A common ingredient in many anti-aging potions may do more than help erase wrinkles. Kinetin may also slow or stop the effects of Parkinson’s disease on brain cells. The findings are published in the August 15, 2013 issue of Cell.

Nearly one million people in the US have Parkinson’s disease, a chronic and progressive movement disorder.

Researchers from Howard Hughes Medical Institute (HHMI) previously discovered mutations in a protein called PINK1 that were associated with the inherited form of Parkinson’s disease. Since then, studies have shown that PINK1 normally wedges into the membrane of damaged mitochondria inside cells that causes another protein, Parkin, to be recruited to the mitochondria, which are organelles responsible for energy generation. Neurons require high levels of energy production. Therefore, when mitochondrial damage occurs, it can lead to neuronal death.

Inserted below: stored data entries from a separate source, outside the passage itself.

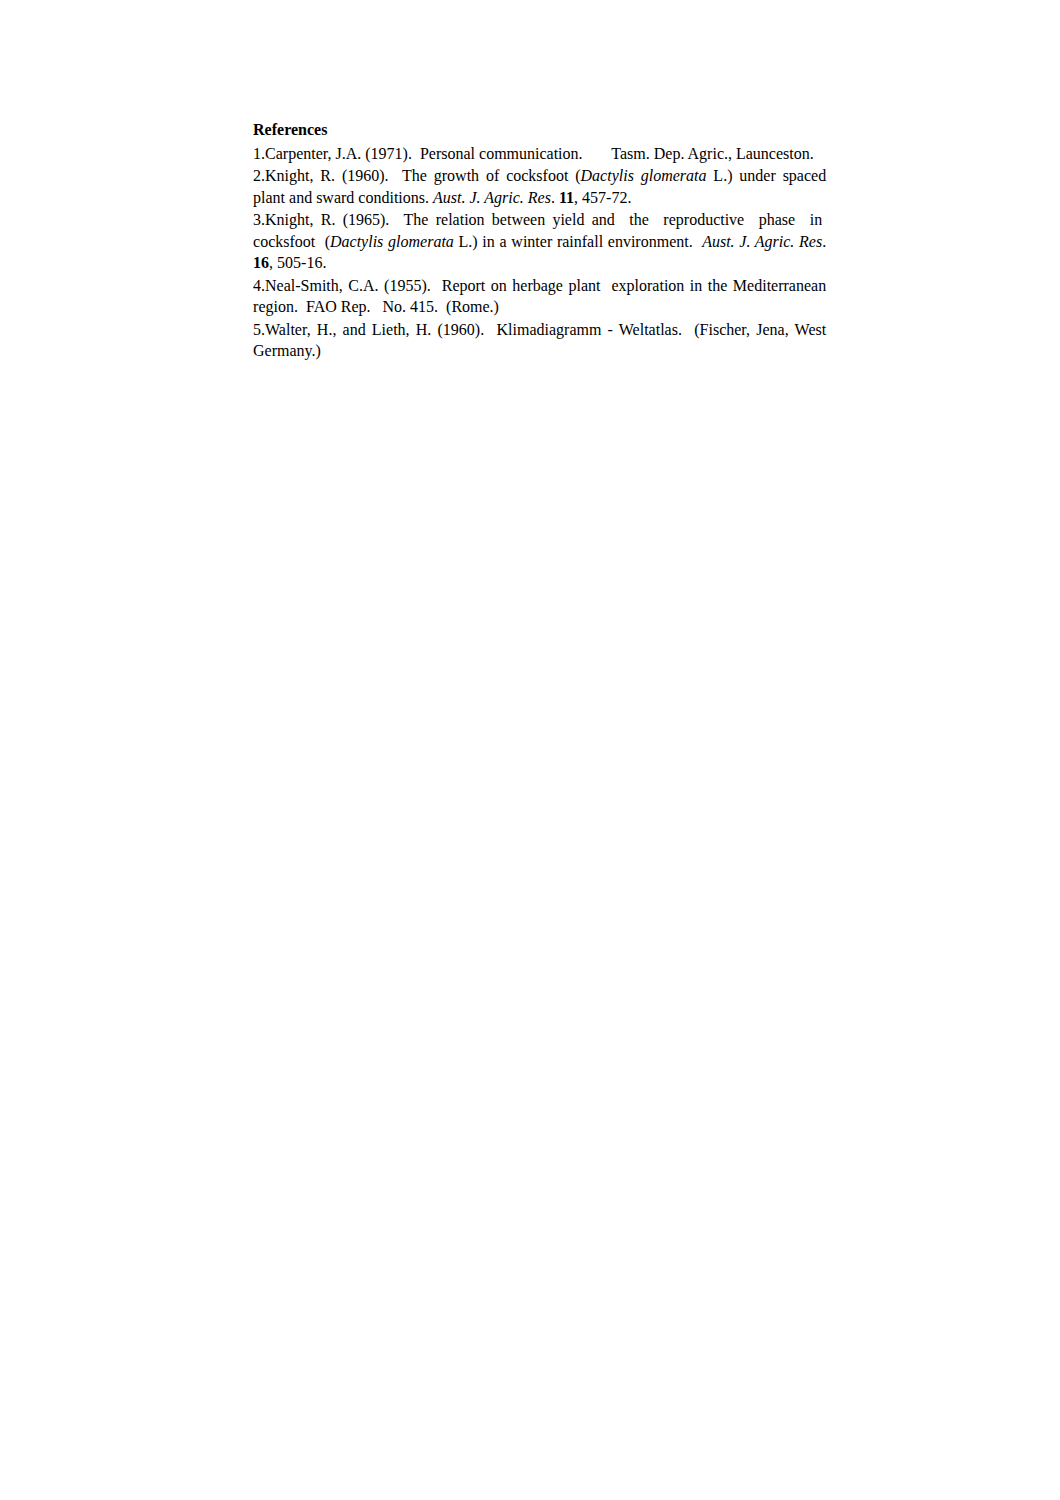References
1. Carpenter, J.A. (1971). Personal communication. Tasm. Dep. Agric., Launceston.
2. Knight, R. (1960). The growth of cocksfoot (Dactylis glomerata L.) under spaced plant and sward conditions. Aust. J. Agric. Res. 11, 457-72.
3. Knight, R. (1965). The relation between yield and the reproductive phase in cocksfoot (Dactylis glomerata L.) in a winter rainfall environment. Aust. J. Agric. Res. 16, 505-16.
4. Neal-Smith, C.A. (1955). Report on herbage plant exploration in the Mediterranean region. FAO Rep. No. 415. (Rome.)
5. Walter, H., and Lieth, H. (1960). Klimadiagramm - Weltatlas. (Fischer, Jena, West Germany.)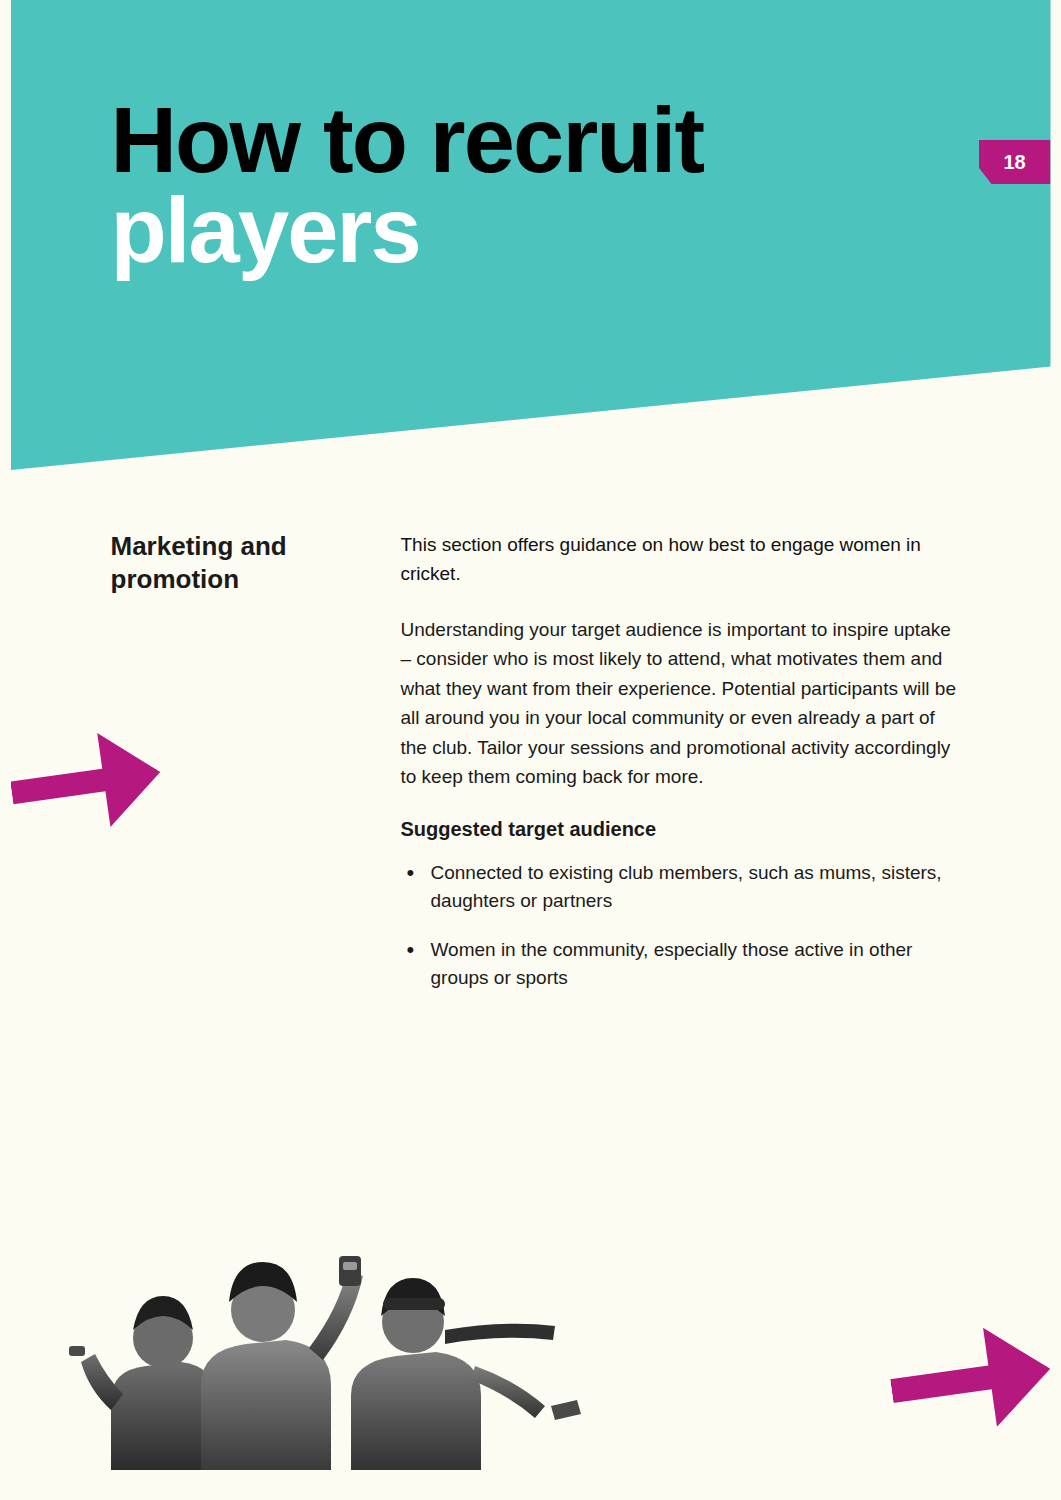18
How to recruit players
Marketing and promotion
This section offers guidance on how best to engage women in cricket.
Understanding your target audience is important to inspire uptake – consider who is most likely to attend, what motivates them and what they want from their experience. Potential participants will be all around you in your local community or even already a part of the club. Tailor your sessions and promotional activity accordingly to keep them coming back for more.
Suggested target audience
Connected to existing club members, such as mums, sisters, daughters or partners
Women in the community, especially those active in other groups or sports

However, when Parkin is present on damaged mitochondria, studding the mitochondrial surface, the cell is able to survive the damage. In people who inherit mutations in PINK1, however, Parkin is never recruited to the organelles, leading to more frequent neuronal death than usual. Shokat and colleagues wanted to develop a way to turn on or crank up PINK1 activity, therefore preventing an excess of cell death in those with inherited Parkinson’s disease, but turning on activity of a mutant enzyme is typically more difficult than blocking activity of an overactive version.

“When we started this project, we really thought that there would be no conceivable way to make something that directly turns on the enzyme,” says HHMI investigator and study author Kevan M. Shokat, PhD, of the University of California, San Francisco, in a news release. “For any enzyme we know that causes a disease, we have ways to make inhibitors but no real ways to turn up activity.”

To more fully understand how PINK1 works, the team began investigating how PINK1 binds to ATP, the energy molecule that normally turns it on. In one test, instead of adding ATP to the enzymes, they added different ATP analogues, versions of ATP with altered chemical groups that slightly change its shape. Scientists typically must engineer new versions of proteins to be able to accept these analogs, since they don’t fit into the typical ATP binding site. But one of the analogs—kinetin triphosphate, or KTP—turned on the activity of not only normal PINK1, but also the mutated version, which doesn’t bind ATP.

“This drug does something that chemically we just never thought was possible,” Shokat says. To test whether the binding of KTP to PINK1 led to the same consequences as the usual ATP binding, Shokat’s group measured the activity of PINK1 directly, as well as the downstream consequences of this activity, including the amount of Parkin recruited to the mitochondrial surface, and the levels of cell death. Adding the precursor of KTP, kinetin, to cells—both those with PINK1 mutations and those with normal physiology—amplified the activity of PINK1, increased the level of Parkin on damaged mitochondria, and decreased levels of neuron death, they found.

“What we have here is a case where the molecular target has been shown to be important to Parkinson’s in human genetic studies, and now we have a drug that specifically acts on this target and reverses the cellular causes of the disease.”

The similar results in cells with and without PINK1 mutations suggest that kinetin, which is a precursor to KTP, could be used to treat not only Parkinson’s patients with a known PINK1 mutation, but to slow progression of the disease in those without a family history by decreasing cell death.